After dinner they strolled along the ocean. “Constantine Pictures presents,
Atlantic City: Metropolis in Transition,
” Bix announced grandly. A teenage couple wandered by, hand-in-hand, exuding grim giggles. “Some come to play baccarat in the casinos, others to play pregnancy roulette under the Boardwalk.” She followed him into Ocean One Mall, where he soon discovered an everything-for-a-dollar store. He maneuvered through the bins, grabbing tacky novelties for his photography staff to turn into proofs. “‘Archaeologists Unearth Space Fetus!’” Bix enthused, picking up a rubber skull. Julie threw her head back and laughed. “‘Jesus’ Own Baby Blanket?’” Bix persisted, waving a white silk scarf. “‘Ten Top Bishops Say Yes!’”

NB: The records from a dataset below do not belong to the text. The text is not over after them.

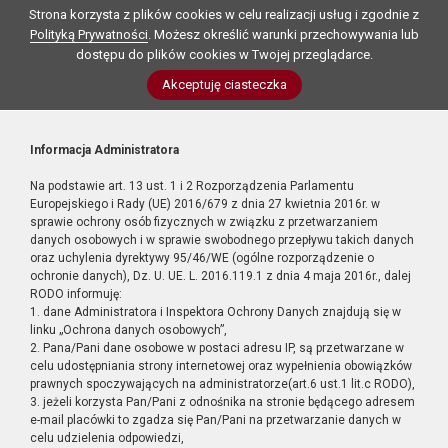
Strona korzysta z plików cookies w celu realizacji usług i zgodnie z
Polityką Prywatności
. Możesz określić warunki przechowywania lub
dostępu do plików cookies w Twojej przeglądarce.
Akceptuję ciasteczka
Informacja Administratora
Na podstawie art. 13 ust. 1 i 2 Rozporządzenia Parlamentu
Europejskiego i Rady (UE) 2016/679 z dnia 27 kwietnia 2016r. w
sprawie ochrony osób fizycznych w związku z przetwarzaniem
danych osobowych i w sprawie swobodnego przepływu takich danych
oraz uchylenia dyrektywy 95/46/WE (ogólne rozporządzenie o
ochronie danych), Dz. U. UE. L. 2016.119.1 z dnia 4 maja 2016r., dalej
RODO informuję:
1. dane Administratora i Inspektora Ochrony Danych znajdują się w
linku „Ochrona danych osobowych”,
2. Pana/Pani dane osobowe w postaci adresu IP, są przetwarzane w
celu udostępniania strony internetowej oraz wypełnienia obowiązków
prawnych spoczywających na administratorze(art.6 ust.1 lit.c RODO),
3. jeżeli korzysta Pan/Pani z odnośnika na stronie będącego adresem
e-mail placówki to zgadza się Pan/Pani na przetwarzanie danych w
celu udzielenia odpowiedzi,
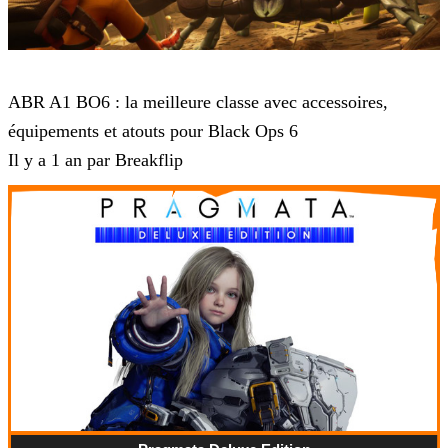
Call of Duty Black Ops 6
ABR A1 BO6 : la meilleure classe avec accessoires,
équipements et atouts pour Black Ops 6
Il y a 1 an par Breakflip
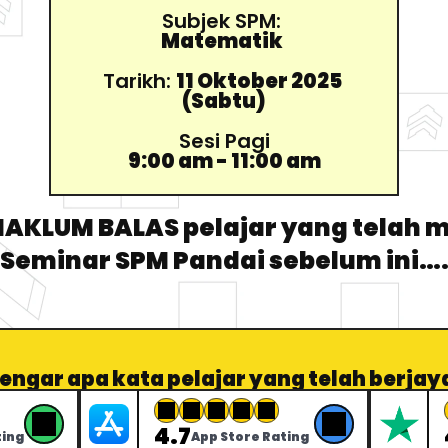
Subjek SPM: 
Matematik
Tarikh: 
11 Oktober 2025 
(Sabtu)
Sesi Pagi
9:00 am - 11:00 am
AKLUM BALAS pelajar yang telah 
Seminar SPM Pandai sebelum ini…
engar apa kata pelajar yang telah berjay
4.7
ting
App Store Rating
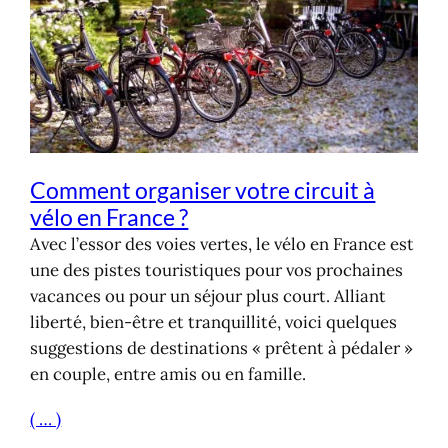
Comment organiser votre circuit à
vélo en France ?
Avec l’essor des voies vertes, le vélo en France est
une des pistes touristiques pour vos prochaines
vacances ou pour un séjour plus court. Alliant
liberté, bien-être et tranquillité, voici quelques
suggestions de destinations « prêtent à pédaler »
en couple, entre amis ou en famille.
( … )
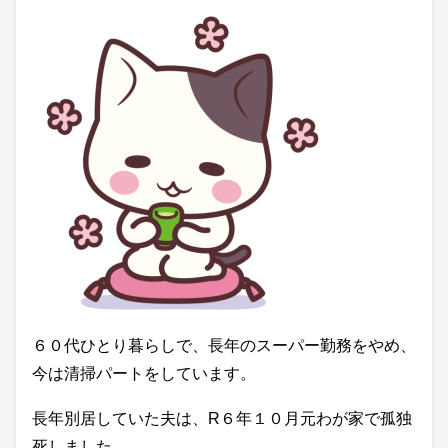
６０代ひとり暮らしで、長年のスーパー勤務をやめ、
今は清掃パートをしています。
長年別居していた夫は、R６年１０月元わが家で孤独
死しました。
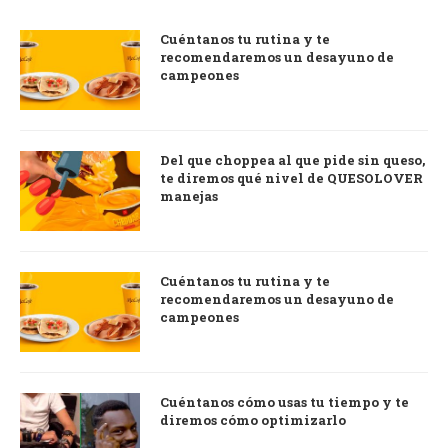
Cuéntanos tu rutina y te
recomendaremos un desayuno de
campeones
Del que choppea al que pide sin queso,
te diremos qué nivel de QUESOLOVER
manejas
Cuéntanos tu rutina y te
recomendaremos un desayuno de
campeones
Cuéntanos cómo usas tu tiempo y te
diremos cómo optimizarlo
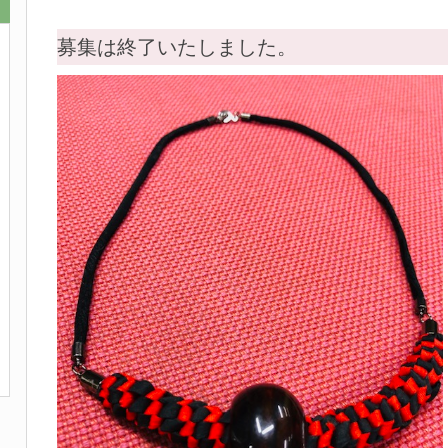
募集は終了いたしました。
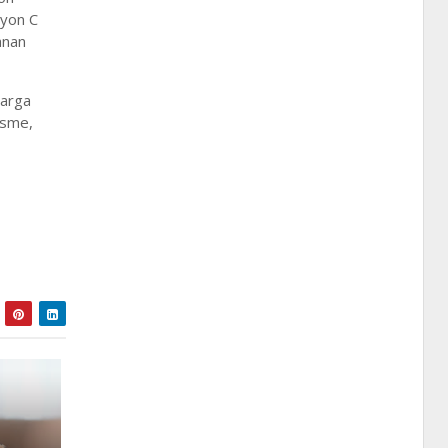
lyon C
anan
warga
isme,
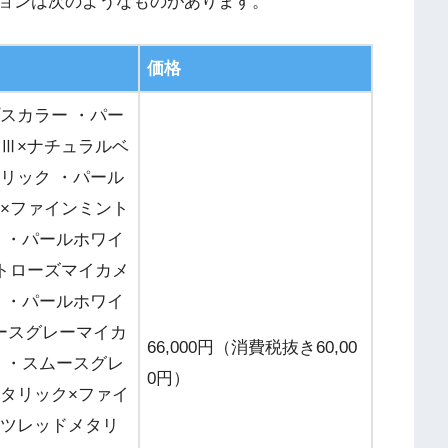
ョンは次のようなものがあります。
価格
スカラー ・パー
Ⅲ×ナチュラルベ
リック ・パール
×ファインミント
 ・パールホワイ
トローズマイカメ
 ・パールホワイ
ムースグレーマイカ
66,000円（消費税抜き60,00
 ・スムースグレ
0円）
タリック×ファイ
ツレッドメタリ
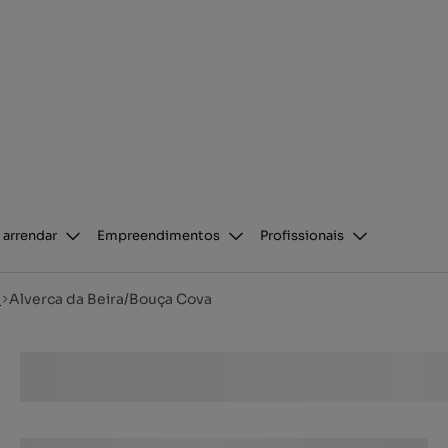
 arrendar
Empreendimentos
Profissionais
l
Alverca da Beira/Bouça Cova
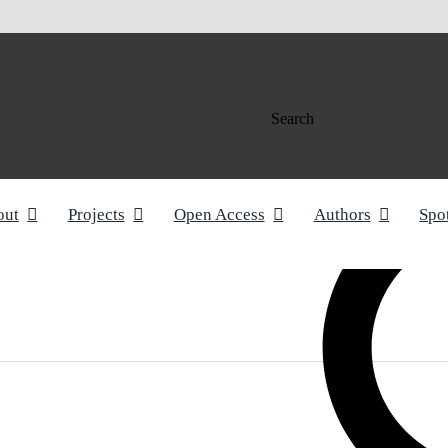
Search
out
Projects
Open Access
Authors
Spo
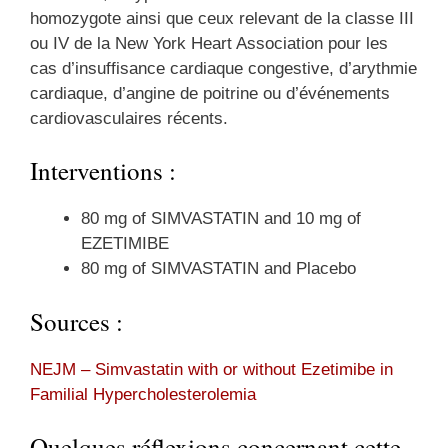
homozygote ainsi que ceux relevant de la classe III
ou IV de la New York Heart Association pour les
cas d’insuffisance cardiaque congestive, d’arythmie
cardiaque, d’angine de poitrine ou d’événements
cardiovasculaires récents.
Interventions :
80 mg of SIMVASTATIN and 10 mg of
EZETIMIBE
80 mg of SIMVASTATIN and Placebo
Sources :
NEJM – Simvastatin with or without Ezetimibe in
Familial Hypercholesterolemia
Quelques réflexions concernant cette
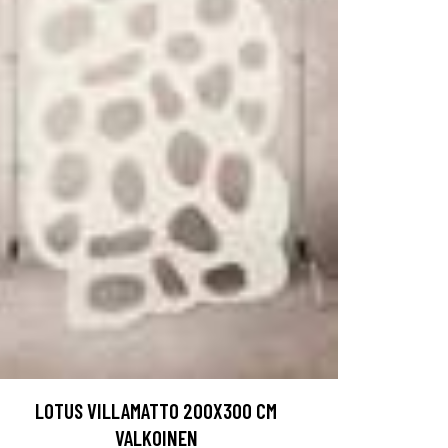
LOTUS VILLAMATTO 200X300 CM
VALKOINEN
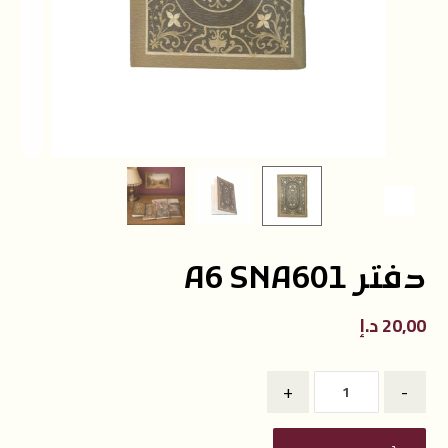
دفتر A6 SNA601
20,00
د.إ
+
-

She perused his spherical stomach. His fatness, she decided, boasted a rare candor: there is indeed too much of me, but that’s the way I am, take it or …

Take it. “And I love you,” she said.

“Huh?”

She did? She did. Oh, yes, God of physics, our mother who art in the Dirac sea, she did. “You heard me.”

“No shit?”

From that point on, their relationship could be charted as an upward progression through Dante’s.

The level above Gluttony Forgiven featured a small, intimate, sinfully expensive restaurant called To Each His Own, and throughout the spring Saturday night meant overpriced spaghetti followed by the blackjack tables. Higher still, surmounting To Each His Own, were several strata of fine hotel suites—champagne vending machines, sunken bathtubs right in the room—and by early July they’d become regular guests, graduating each week to the next successive bed. Bix’s attractiveness was one of the great biological mysteries, like the curing of warts through hypnosis or the presence of fully formed spirochetes on myxotricha. His aptitude for sex was meager, he had no appreciation for science, and he required an entire bottle of tanning oil for a single afternoon at the beach.